Published in the Asbury Park Press
By JEAN MIKLE
TOMS RIVER BUREAU
DOVER TOWNSHIP -- Holding signs emblazoned with slogans such as "38,000 More Drums Need to be Removed," "Protect Our Children's Future" and "Remove Toxic Drums From Cell 1," Bruce Anderson and his family stood at the Oak Ridge Parkway entrance to the former Ciba-Geigy Corp. Superfund site Friday afternoon.
Anderson, his wife Melanie and sons, John, 20, and Michael, 23, are trying to draw attention to what they believe to be a little-known fact: that more than 30,000 drums will remain in a lined landfill on the Ciba site even after the Superfund cleanup is completed.
"We have to do it as long as it takes," Anderson said as a pick-up truck driver honked and waved his support, "to try to get these drums out."

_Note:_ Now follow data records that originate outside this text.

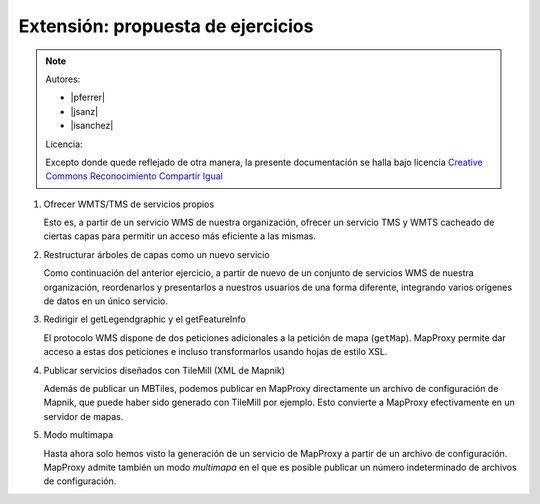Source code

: Extensión: propuesta de ejercicios
-------------------------------------

.. note::

    Autores:

    * |pferrer|
    * |jsanz|
    * |isanchez|

    Licencia:

    Excepto donde quede reflejado de otra manera, la presente documentación
    se halla bajo licencia `Creative Commons Reconocimiento Compartir Igual
    <https://creativecommons.org/licenses/by-sa/4.0/deed.es_ES>`_

#. Ofrecer WMTS/TMS de servicios propios

   Esto es, a partir de un servicio WMS de nuestra organización, ofrecer un servicio TMS y WMTS cacheado
   de ciertas capas para permitir un acceso más eficiente a las mismas.

#. Restructurar árboles de capas como un nuevo servicio

   Como continuación del anterior ejercicio, a partir de nuevo de un conjunto de servicios WMS de nuestra
   organización, reordenarlos y presentarlos a nuestros usuarios de una forma diferente, integrando
   varios orígenes de datos en un único servicio.

#. Redirigir el getLegendgraphic y el getFeatureInfo

   El protocolo WMS dispone de dos peticiones adicionales a la petición de mapa (``getMap``). MapProxy permite
   dar acceso a estas dos peticiones e incluso transformarlos usando hojas de estilo XSL.

#. Publicar servicios diseñados con TileMill (XML de Mapnik)

   Además de publicar un MBTiles, podemos publicar en MapProxy directamente un archivo de configuración de Mapnik,
   que puede haber sido generado con TileMill por ejemplo. Esto convierte a MapProxy efectivamente en un
   servidor de mapas.

#. Modo multimapa

   Hasta ahora solo hemos visto la generación de un servicio de MapProxy a partir de un archivo de configuración.
   MapProxy admite también un modo *multimapa* en el que es posible publicar un número indeterminado de archivos de
   configuración.

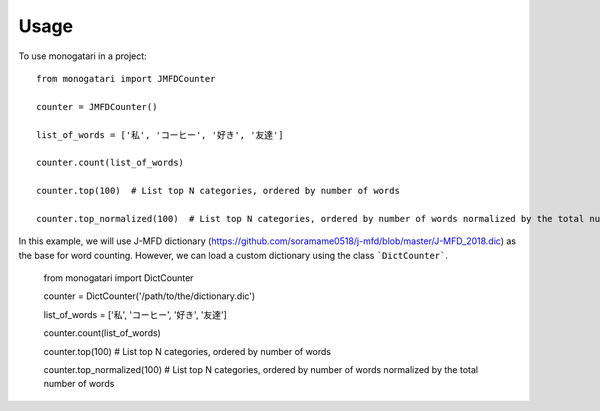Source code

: =====
Usage
=====

To use monogatari in a project::

	from monogatari import JMFDCounter

	counter = JMFDCounter()

	list_of_words = ['私', 'コーヒー', '好き', '友達']

	counter.count(list_of_words)

	counter.top(100)  # List top N categories, ordered by number of words

	counter.top_normalized(100)  # List top N categories, ordered by number of words normalized by the total number of words

In this example, we will use J-MFD dictionary (https://github.com/soramame0518/j-mfd/blob/master/J-MFD_2018.dic) as the base for word counting.
However, we can load a custom dictionary using the class ```DictCounter```.

	from monogatari import DictCounter

	counter = DictCounter('/path/to/the/dictionary.dic')

	list_of_words = ['私', 'コーヒー', '好き', '友達']

	counter.count(list_of_words)

	counter.top(100)  # List top N categories, ordered by number of words

	counter.top_normalized(100)  # List top N categories, ordered by number of words normalized by the total number of words

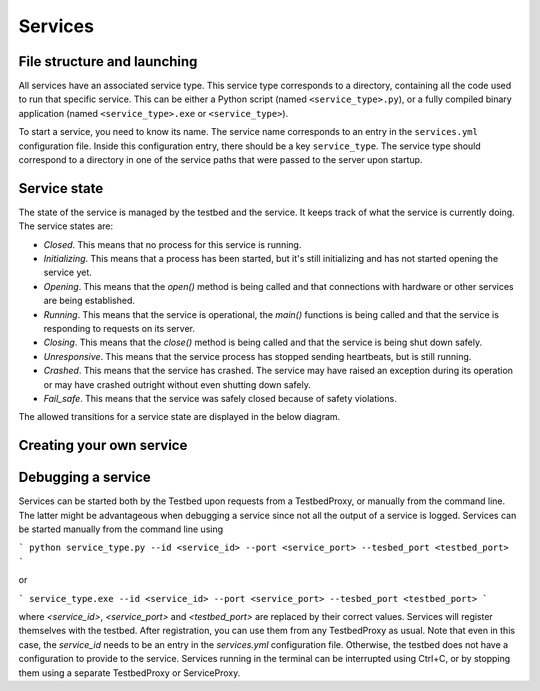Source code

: Services
========

File structure and launching
----------------------------

All services have an associated service type. This service type corresponds to a directory, containing all the code used to run that specific service. This can be either a Python script (named ``<service_type>.py``), or a fully compiled binary application (named ``<service_type>.exe`` or ``<service_type>``).

To start a service, you need to know its name. The service name corresponds to an entry in the ``services.yml`` configuration file. Inside this configuration entry, there should be a key ``service_type``. The service type should correspond to a directory in one of the service paths that were passed to the server upon startup.

Service state
-------------

The state of the service is managed by the testbed and the service. It keeps track of what the service is currently doing. The service states are:

* *Closed*. This means that no process for this service is running.
* *Initializing*. This means that a process has been started, but it's still initializing and has not started opening the service yet.
* *Opening*. This means that the `open()` method is being called and that connections with hardware or other services are being established.
* *Running*. This means that the service is operational, the `main()` functions is being called and that the service is responding to requests on its server.
* *Closing*. This means that the `close()` method is being called and that the service is being shut down safely.
* *Unresponsive*. This means that the service process has stopped sending heartbeats, but is still running.
* *Crashed*. This means that the service has crashed. The service may have raised an exception during its operation or may have crashed outright without even shutting down safely.
* *Fail_safe*. This means that the service was safely closed because of safety violations. 

The allowed transitions for a service state are displayed in the below diagram.

.. image:: services_flowchart.png
  :alt: A flow chart for the state of a service.

Creating your own service
-------------------------

Debugging a service
-------------------

Services can be started both by the Testbed upon requests from a TestbedProxy, or manually from the command line. The latter might be advantageous when debugging a service since not all the output of a service is logged. Services can be started manually from the command line using

```
python service_type.py --id <service_id> --port <service_port> --tesbed_port <testbed_port>
```

or

```
service_type.exe --id <service_id> --port <service_port> --tesbed_port <testbed_port>
```

where `<service_id>`, `<service_port>` and `<testbed_port>` are replaced by their correct values. Services will register themselves with the testbed. After registration, you can use them from any TestbedProxy as usual. Note that even in this case, the `service_id` needs to be an entry in the `services.yml` configuration file. Otherwise, the testbed does not have a configuration to provide to the service. Services running in the terminal can be interrupted using Ctrl+C, or by stopping them using a separate TestbedProxy or ServiceProxy.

Anderson, who is president of the group Toxic Environment Affects Children's Health (TEACH), is one of a group of residents determined to see all waste drums removed from the Ciba site. He has a personal reason to be concerned about the Ciba site: Michael is in remission after being diagnosed with a rare form of leukemia when he was 10 years old.
Anderson and his family also protested outside the Ciba site on the weekend of Sept. 11 and 12, when they were joined by West Dover resident Carol A. Benson. Benson has been leading a petition drive aimed at getting the state Department of Environmental Protection to demand that Ciba Specialty Chemicals, which now owns the property, remove all drums from the land.
Mayor Paul C. Brush and the Township Council also strongly support the removal of the drums. Under the current clean-up plan, more than 40,000 drums that were dumped in an unlined drum disposal pit on the site are to be removed and taken off-site for treatment of the contents and eventual disposal.
That work, overseen by the federal Environmental Protection Agency, is proceeding faster than expected, and will likely be completed by the end of the year, EPA officials have said.
But more than 30,000 drums would still remain on the Ciba site in a lined landfill. The monitoring permit for that landfill is issued by the DEP, and last year, the township sued Ciba, claiming groundwater contamination from the company's former dye- and resin-making operations had reduced property values at neighboring, township-owned Winding River Park.
The lawsuit also sought to intervene in the ongoing clean-up operation at the site, in an effort to force Ciba to remove the drums from the lined landfill. That portion of the township's claim was dismissed earlier this year by Superior Court Judge Edward M. Oles.
The township's lawsuit argued that the DEP's own documents indicate the landfill's liner is leaking, and it notes that Ciba violated the terms of its initial permit for the landfill, which called for it to be filled with only nonhazardous waste.
DEP officials have said hazardous wastes were dumped in the landfill, but their own records show no evidence that the liner is leaking.
Brush said again Friday that while he can not publicly discuss conversations township officials have had with DEP officials, he remains "optimistic," that the drums will eventually be removed.